Insurance Technology Diary
Episode 47: Too Many Chiefs
Guillaume Bonnissent’s Insurance Technology Diary

My first job in insurance was as a junior trade-credit underwriter. I worked in the London office of a large European firm. It had a big open-plan space we called the underwriting room. There, in one corner, a middle-aged man resided in a glass box. He never seemed to come in or go out.
I didn’t know for a long time what that man did all day. I was pretty sure it must be important, though, because of the quality and position of his office. Yet he wasn’t on the floor above, up the big staircase. That’s where the rest of the executives were located. Today we’d call them and their place the C-Suite.
The Head of Underwriting came into and out of his office all the time. He lived down on our floor, diagonally across the room from the inside man. These days we’d call him the Chief Underwriting Officer, but the mystery man in his prime real estate seemed to be the chief of nothing.
After a few months I asked a colleague what his role was. “He’s the Chief Facilities Officer,” I was told. “He’s in charge of… stuff. All the big insurance companies have one.”

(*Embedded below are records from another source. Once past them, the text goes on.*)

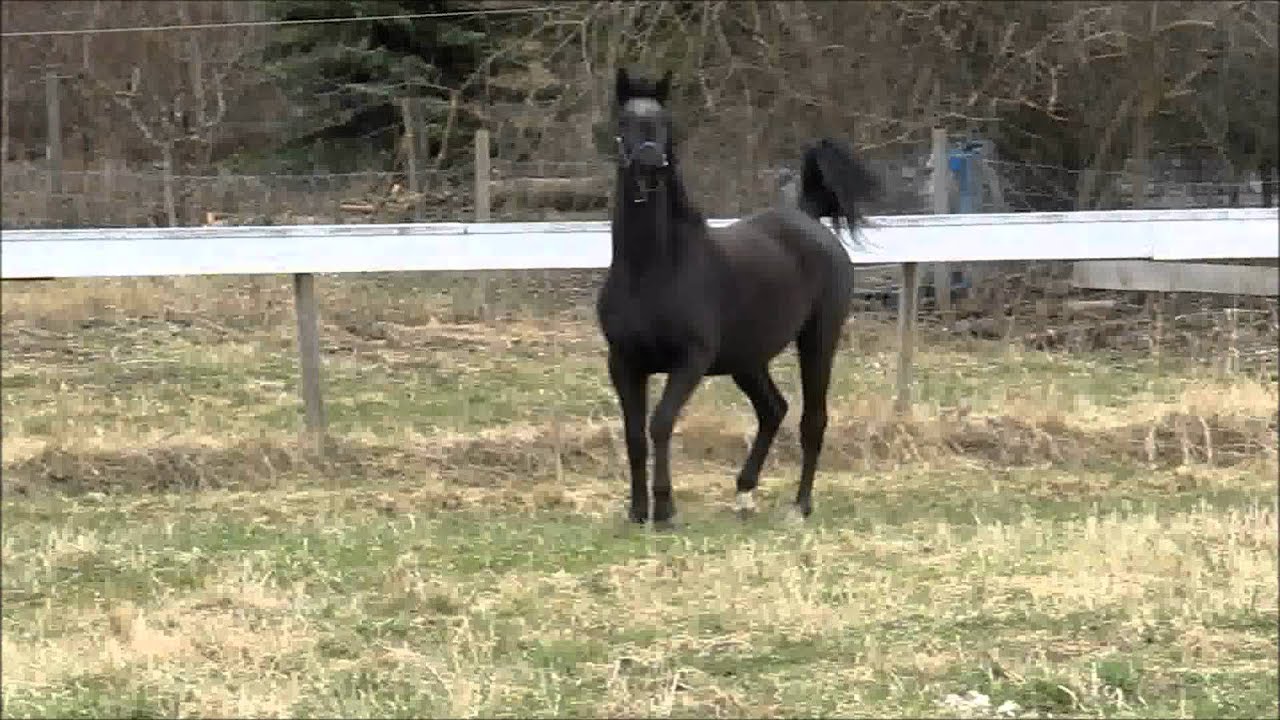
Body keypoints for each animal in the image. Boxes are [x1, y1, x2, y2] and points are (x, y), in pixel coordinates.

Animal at [595, 67, 880, 526]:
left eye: (665, 123)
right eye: (625, 122)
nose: (651, 166)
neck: (653, 269)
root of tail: (807, 218)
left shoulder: (689, 361)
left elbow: (660, 423)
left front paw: (666, 508)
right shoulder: (623, 362)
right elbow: (634, 434)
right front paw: (638, 512)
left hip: (818, 340)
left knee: (812, 418)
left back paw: (799, 506)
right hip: (747, 359)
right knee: (773, 409)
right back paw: (744, 493)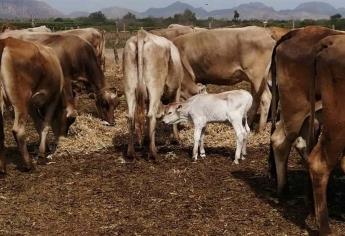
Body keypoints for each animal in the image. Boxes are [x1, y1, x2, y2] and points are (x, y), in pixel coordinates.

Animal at [0, 37, 75, 173]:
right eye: (71, 119)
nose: (63, 138)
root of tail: (6, 41)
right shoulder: (52, 100)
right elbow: (45, 125)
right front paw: (41, 153)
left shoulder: (31, 105)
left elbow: (38, 124)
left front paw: (45, 147)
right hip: (20, 99)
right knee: (18, 130)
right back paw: (29, 164)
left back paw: (2, 167)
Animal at [123, 28, 183, 159]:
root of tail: (142, 34)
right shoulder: (177, 89)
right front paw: (176, 138)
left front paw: (146, 139)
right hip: (155, 87)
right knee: (151, 115)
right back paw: (153, 153)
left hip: (130, 87)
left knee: (131, 116)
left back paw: (131, 152)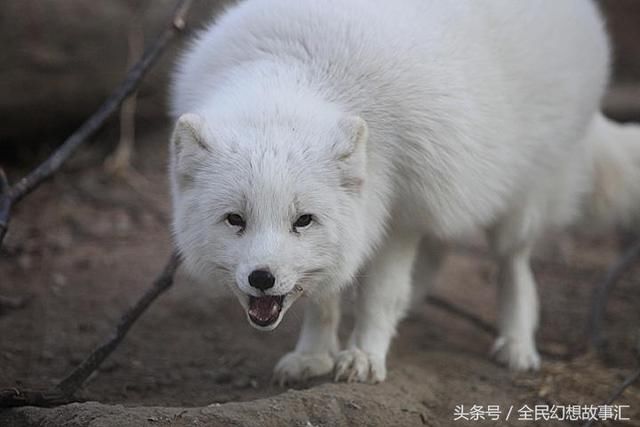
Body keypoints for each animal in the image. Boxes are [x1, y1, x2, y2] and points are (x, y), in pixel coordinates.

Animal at [169, 0, 640, 384]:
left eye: (303, 220)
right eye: (235, 219)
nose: (262, 278)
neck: (301, 68)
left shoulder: (400, 213)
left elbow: (379, 296)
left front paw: (362, 356)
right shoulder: (371, 221)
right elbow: (323, 299)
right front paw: (314, 356)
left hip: (518, 199)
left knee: (515, 265)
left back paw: (517, 343)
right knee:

Not many companies have one now, after almost everybody has realised that, unless your company owns a massive estate of commercial buildings, it makes far more sense to divide the CFaO’s responsibilities between the COO, the Head of Admin, the focussed folks in the IT department, and the landlord.
Executive jobs with the title ‘chief’ are a corporate fashion accessory. Outside the big three (CEO, CFO, and COO), the others come and go. I’d welcome a postcard from anyone who had a Chief Diversity Officer ten years ago, or ditto a Chief ESG Officer. And even this newish, trendy role isn’t the latest; today having a Chief Innovation Officer is the cutting-edge executive fashion accessory, worn by all major insurance corporations.
(That critical role is not to be confused with the Chief Information Officer – see below, or the Chief Investment Officer, or even the Chief Intelligence Officer, a job which many disappointed executives learned too late is much closer to running GCHQ than MI6.)
Before that spy-sounding plum came along, the CTO, or Chief Technology Officer, sometimes upscaled to the more-important-sounding Chief Information Officer. In some cases they’re simply the Head of IT moved into the vacant office that used to belong to the Chief Facilities Officer. Putting a systems specialist into the C-Suite makes good fashion sense, but not everyone wears those clothes effectively, especially in a smaller company.
I speak with many underwriters who are wrapped up in the process of launching their own MGA. They ask me about all kinds of things, but most often, as you would expect, they want my advice on technology. Recently one asked me if she should hire a CTO. Regular readers of this column will be able to guess my answer.
An MGA is valued based on its EBITDA, not on its tech stack. Computer platforms, along with the people who run them, are excluded from valuations. At worst they are seen as irrecoverable sunk costs attached to non-productive personnel.
So no, I said, don’t hire a CTO. I advised instead that the new MGA engages actuarial talent. Maybe they could have a Chief Actuarial Officer, I suggested, whether full time or fractional (the fashionable word for ‘part time’). Maybe they should just outsource the actuarial skill required, if they don’t need it every day.
Either way, having an actuary would help the start-up MGA deliver the best possible underwriting results, which should be its core activity. That in turn would help it to attract submissions, capacity, and ultimately venture capital. All that will help the eventual sale, which – so far at least – is the end goal of all MGA entrepreneurs I’ve met.
To make an MGA that someone wants to buy, the underwriters involved should invest in people who will improve their core performance, and outsource everything else. Consider the model of a major recent start-up carrier. They deploy inhouse talent on underwriting, exposure management, and claims, plus a handful of other functions where their experience and expertise add core value, but they outsource the rest. In other words, they do the things they’re really good at, and leave everything else to others.
I suggested to the entrepreneurial, enquiring underwriter that her MGA should be lean. I reminded her that it’s not technology which makes an MGA valuable. It’s how that tech is used that creates an underwriting shop worth buying.
Small and even middling MGAs don’t need a Chief Technology Officer. They should consider hiring someone into the trendy role of Chief Platform Officer only if they have a vacant corner office that overlooks the station.